In Chapter 10 Paul is mobbed yet again by Old Testament ghosts. This time it's Moses, David, Isaiah, Hosea, and Joel. He drones on about belief and righteousness too. There are really only two interesting points about this chapter:
- For the most part Paul seems to be saying that Moses had it all wrong. This is in line with what Jesus said, back in Matthew 19:8, about Moses making unauthorized concessions to the hardness of the hearts of the Jews. So much for the bible being infallible and containing no contradictions.
- Verse 9: "...if you confess with your mouth, 'Jesus is Lord,' and believe in your heart that God raised him from the dead, you will be saved." This is nothing like anything Jesus ever said. It also flies in the face of Trinitarianism, for its glaring failure to say "God" instead of "Lord". And if this were true, if it were really this easy to be saved, then why would we need all 27 of these New Testament books? Why would we need a bible at all? Why wouldn't we just kill everyone as soon as he/she accepted Jesus, so he/she could get on with eternity? Why would we need centuries' worth of exegesis, elucidation, elaboration? Why would we need laws against gay marriage? Stoner!
- Verse 20: Here's a gem: "Do not be arrogant..." Don't assume that you understand the Supreme Being well enough to speak on its behalf. Don't assume that you would recognize God if you saw it. Don't assume that God even knows that you exist. No, kidding, he didn't say all that. He just said, "Do not be arrogant, but be afraid." Thanks, Yoda. I was already afraid of this god when it started drowning babies.
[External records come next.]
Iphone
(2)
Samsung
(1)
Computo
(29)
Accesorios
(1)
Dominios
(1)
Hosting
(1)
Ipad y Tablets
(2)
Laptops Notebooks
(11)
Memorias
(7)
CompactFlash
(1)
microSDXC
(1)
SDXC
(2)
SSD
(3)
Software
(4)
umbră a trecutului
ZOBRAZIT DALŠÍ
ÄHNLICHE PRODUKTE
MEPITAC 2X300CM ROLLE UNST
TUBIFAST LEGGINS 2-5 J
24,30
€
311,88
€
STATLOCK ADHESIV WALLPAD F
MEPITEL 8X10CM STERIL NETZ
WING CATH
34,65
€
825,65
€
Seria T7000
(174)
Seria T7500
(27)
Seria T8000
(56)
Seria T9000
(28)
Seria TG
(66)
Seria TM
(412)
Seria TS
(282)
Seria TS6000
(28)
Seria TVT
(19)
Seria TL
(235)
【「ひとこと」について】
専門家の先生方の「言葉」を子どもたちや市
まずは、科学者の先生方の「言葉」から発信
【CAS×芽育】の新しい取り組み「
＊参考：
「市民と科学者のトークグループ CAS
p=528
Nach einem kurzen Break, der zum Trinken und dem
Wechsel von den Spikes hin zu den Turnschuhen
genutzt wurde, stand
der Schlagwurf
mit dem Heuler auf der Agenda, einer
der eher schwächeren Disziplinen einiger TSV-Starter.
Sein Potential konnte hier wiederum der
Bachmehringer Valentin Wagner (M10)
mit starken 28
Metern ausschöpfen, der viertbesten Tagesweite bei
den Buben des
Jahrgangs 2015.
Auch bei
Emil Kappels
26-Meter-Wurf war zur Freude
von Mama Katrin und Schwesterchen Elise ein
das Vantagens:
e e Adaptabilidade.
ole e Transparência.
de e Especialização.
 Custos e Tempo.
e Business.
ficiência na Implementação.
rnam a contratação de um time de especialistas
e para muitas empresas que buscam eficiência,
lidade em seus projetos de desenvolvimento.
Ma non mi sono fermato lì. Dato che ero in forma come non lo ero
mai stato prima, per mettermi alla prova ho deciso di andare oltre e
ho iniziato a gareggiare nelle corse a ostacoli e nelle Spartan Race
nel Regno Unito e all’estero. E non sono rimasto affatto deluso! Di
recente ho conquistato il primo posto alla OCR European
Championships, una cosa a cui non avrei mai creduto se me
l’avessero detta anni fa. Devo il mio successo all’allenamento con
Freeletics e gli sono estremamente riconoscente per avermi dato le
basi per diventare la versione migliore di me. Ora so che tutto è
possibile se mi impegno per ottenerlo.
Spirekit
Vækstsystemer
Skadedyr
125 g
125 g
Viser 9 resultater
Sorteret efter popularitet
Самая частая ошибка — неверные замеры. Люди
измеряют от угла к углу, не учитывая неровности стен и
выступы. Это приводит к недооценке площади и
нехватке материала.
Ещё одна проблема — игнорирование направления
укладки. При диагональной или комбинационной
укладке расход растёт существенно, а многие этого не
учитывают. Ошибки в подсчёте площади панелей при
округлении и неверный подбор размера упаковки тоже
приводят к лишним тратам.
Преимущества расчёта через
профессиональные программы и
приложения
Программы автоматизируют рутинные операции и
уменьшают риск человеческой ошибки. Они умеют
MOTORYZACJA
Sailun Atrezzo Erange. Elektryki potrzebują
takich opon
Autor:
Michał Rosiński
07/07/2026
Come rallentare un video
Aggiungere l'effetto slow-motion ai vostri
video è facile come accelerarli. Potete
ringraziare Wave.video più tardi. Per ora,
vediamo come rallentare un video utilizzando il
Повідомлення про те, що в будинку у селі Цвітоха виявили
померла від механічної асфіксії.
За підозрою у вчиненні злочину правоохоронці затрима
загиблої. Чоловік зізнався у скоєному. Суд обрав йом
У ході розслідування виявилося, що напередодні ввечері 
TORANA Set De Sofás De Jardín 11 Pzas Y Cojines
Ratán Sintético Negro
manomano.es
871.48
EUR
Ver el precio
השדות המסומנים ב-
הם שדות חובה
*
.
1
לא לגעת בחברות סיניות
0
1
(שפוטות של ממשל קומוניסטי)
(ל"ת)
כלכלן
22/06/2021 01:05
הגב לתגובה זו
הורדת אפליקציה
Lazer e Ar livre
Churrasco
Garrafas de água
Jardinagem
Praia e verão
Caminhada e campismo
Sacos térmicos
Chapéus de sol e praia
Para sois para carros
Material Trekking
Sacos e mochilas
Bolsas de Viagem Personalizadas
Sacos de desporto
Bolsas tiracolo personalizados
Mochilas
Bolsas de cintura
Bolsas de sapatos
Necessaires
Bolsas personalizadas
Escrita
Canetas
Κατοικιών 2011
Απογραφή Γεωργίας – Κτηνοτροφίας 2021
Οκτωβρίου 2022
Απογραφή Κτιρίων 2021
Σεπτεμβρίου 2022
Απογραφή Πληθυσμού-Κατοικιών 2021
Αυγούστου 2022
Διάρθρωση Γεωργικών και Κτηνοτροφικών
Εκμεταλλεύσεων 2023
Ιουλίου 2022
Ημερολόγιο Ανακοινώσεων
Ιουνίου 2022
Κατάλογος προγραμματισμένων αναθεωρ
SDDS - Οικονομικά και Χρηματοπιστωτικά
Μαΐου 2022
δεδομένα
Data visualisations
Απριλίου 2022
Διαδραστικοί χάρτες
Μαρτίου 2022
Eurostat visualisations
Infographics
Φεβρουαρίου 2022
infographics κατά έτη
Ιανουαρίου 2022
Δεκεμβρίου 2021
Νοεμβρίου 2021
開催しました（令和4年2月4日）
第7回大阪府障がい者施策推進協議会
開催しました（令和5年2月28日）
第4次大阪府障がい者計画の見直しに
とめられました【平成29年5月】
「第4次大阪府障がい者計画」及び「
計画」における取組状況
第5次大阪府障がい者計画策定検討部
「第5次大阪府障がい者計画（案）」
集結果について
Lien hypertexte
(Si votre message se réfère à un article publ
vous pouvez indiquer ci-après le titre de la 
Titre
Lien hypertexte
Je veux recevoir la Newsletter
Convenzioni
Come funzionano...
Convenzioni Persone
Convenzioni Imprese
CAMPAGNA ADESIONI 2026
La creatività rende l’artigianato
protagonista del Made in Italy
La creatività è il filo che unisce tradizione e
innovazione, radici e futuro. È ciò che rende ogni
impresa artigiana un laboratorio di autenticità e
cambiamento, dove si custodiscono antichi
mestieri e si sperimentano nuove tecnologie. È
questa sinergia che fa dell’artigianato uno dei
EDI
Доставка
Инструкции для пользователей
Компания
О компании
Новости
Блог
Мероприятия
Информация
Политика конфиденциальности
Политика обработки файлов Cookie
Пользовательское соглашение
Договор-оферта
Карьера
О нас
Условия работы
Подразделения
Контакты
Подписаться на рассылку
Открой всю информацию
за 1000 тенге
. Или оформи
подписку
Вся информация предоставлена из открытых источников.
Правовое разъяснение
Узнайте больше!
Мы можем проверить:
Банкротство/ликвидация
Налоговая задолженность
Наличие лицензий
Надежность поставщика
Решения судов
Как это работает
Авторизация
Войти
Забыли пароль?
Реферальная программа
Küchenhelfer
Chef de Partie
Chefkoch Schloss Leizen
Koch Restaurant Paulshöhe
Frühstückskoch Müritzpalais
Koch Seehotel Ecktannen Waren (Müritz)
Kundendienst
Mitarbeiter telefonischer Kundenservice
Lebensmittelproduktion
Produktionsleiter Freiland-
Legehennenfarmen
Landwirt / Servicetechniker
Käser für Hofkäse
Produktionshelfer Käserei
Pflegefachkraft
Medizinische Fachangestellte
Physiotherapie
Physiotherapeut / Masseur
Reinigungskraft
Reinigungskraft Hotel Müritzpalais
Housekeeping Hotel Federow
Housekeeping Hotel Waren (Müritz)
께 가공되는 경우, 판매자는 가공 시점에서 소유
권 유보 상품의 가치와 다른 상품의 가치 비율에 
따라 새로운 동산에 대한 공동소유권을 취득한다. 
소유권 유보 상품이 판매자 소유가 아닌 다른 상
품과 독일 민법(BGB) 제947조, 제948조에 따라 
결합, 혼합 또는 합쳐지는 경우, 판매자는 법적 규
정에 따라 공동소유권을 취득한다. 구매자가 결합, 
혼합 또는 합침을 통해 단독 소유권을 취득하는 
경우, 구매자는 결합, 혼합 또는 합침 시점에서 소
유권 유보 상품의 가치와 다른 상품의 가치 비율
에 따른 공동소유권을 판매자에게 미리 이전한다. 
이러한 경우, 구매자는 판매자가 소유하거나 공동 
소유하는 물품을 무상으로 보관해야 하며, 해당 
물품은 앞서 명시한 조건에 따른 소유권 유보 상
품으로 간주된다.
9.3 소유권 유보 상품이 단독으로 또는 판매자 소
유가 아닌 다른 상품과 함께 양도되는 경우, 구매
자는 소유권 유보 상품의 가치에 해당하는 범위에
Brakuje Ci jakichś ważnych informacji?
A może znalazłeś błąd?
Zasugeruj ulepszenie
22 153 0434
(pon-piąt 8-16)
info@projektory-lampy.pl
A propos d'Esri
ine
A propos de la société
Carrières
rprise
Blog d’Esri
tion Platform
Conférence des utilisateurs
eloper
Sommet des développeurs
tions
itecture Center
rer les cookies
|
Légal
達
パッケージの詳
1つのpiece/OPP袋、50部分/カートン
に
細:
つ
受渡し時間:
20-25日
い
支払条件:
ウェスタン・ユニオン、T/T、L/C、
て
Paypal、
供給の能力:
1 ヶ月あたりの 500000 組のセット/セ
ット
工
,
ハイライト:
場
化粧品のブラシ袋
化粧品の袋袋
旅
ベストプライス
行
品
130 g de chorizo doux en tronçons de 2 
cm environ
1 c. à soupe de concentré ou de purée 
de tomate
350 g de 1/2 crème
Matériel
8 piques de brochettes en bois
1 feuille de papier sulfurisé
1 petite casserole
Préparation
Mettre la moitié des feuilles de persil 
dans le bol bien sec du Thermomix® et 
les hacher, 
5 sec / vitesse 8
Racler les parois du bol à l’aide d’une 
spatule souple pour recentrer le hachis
- Verse 26: "...all Israel will be saved." Nah, God doesn't show favoritism. That would be ungodly.
Chapter 13, Verses 3 - 4: "...rulers hold no terror for those who do right," and "[The one in authority] is God's servant to do you good." Wow, thanks for explaining to me that all those people killed by tyrants during the 20th century never experienced terror, and that their executions were good.
In Chapter 14 Paul rambles for a bit about eating and food, judgment, and faith. Nothing of any consequence.
Chapter 15, Verse 5: "May the god who gives endurance and encouragement give you a spirit of unity among yourselves". Whoops, I guess Paul prayed to the wrong god for this one. He should have prayed to the god who gives a spirit of unity. Obviously, this prayer didn't work at all.
- Verse 4: "[Priscilla and Aquila] risked their lives for me." Hmm, if you think that you'll be spending eternity in heaven after your body dies, then what meaning can it possibly have to risk one's life? Stoner. Actually, no, it seems that most Jesusianismists share Paul's internally inconsistent world-view. They think that heaven is bliss, but they don't want to leave this life, and they try very hard to make sure that no one else (say, unwanted fetuses, who certainly would be very much wanted in heaven) leaves this life until they've spent at least a few decades in it, even if they're suffering miserably the whole time.
- Verse 20: "The god of peace will soon crush Satan under your feet." Yeah, Paul has a hard time keeping his gods straight. The god of peace wouldn't go around crushing anyone, I should think.
- Verse 27: "To the only wise god..." Paul was clearly a polytheist: he mentioned no fewer than three gods in this book.